Yargılama sırasında.... Büyükşehir Belediyesi Başkanlığı, Emlak ve İstimlak Daire Başkanlığı, .... Tapu Sicil Müdürlüğüne hitaben yazdığı, 07/05/2013 tarih ve 75690219-752.99-1401-01/17450 sayılı yazısı ile “2942/7 maddesi uyarınca konan kamulaştırma şerhinin” yasal süresi dolduğu belirtilerek kaldırılmasını talep etmiş ve bu talep üzerine anılan şerh silinmiştir. Bu durum karşısında davacı Orman Yönetiminin kamulaştırma şerhinin silinmesi talebinin konusuz kaldığının kabulü gerekir. Konusuz kalan dava hakkında verilecek karar ise “karar verilmesine yer olmadığına” şeklinde olmalıdır. Bu sebeple, dava konusu taşınmazın beyanlar hanesinde yer alan kamulaştırma şerhinin silinmesi talebi hakkında, konusuz kalma nedeniyle karar verilmesine yer olmadığına karar verilmesi, bu istek yönündeki yargılama gideri ve vekâlet ücreti yönünden de 6100 sayılı Kanunun 331. maddesindeki düzenleme gereğince yapılacak değerlendirme sonucuna göre karar verilmesi gerekirken yazılı şekilde husumet nedeniyle red kararı verilmesi doğru görülmediğinden hükmün bozulmasına karar vermek gerekmiştir.

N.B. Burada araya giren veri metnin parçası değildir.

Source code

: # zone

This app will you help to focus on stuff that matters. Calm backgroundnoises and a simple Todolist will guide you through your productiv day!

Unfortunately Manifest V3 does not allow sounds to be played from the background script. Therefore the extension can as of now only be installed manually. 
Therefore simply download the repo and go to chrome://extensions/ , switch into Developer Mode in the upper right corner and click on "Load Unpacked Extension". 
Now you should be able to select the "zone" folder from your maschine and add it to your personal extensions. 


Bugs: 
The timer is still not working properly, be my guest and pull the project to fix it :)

SONUÇ: 1) Yukarıda bir numaralı bentde gösterilen nedenlerle, davacı Orman Yönetimi vekilinin, 7960 ada 1 sayılı parselin bilirkişi raporuna ekli krokide (B) harfi ile gösterilen bölüme yönelik temyiz itirazlarının reddi ile bu bölüm hakkında verilen usul ve kanuna uygun olan hükmün ONANMASINA,
2) İki ve üç numaralı bentlerde gösterilen nedenlerle, davacı Orman Yönetimi vekilinin temyiz itirazlarının kabulü ile aynı bentlerde belirtilen yönlerden hükmün BOZULMASINA 11/04/2016 günü oy birliği ile karar verildi.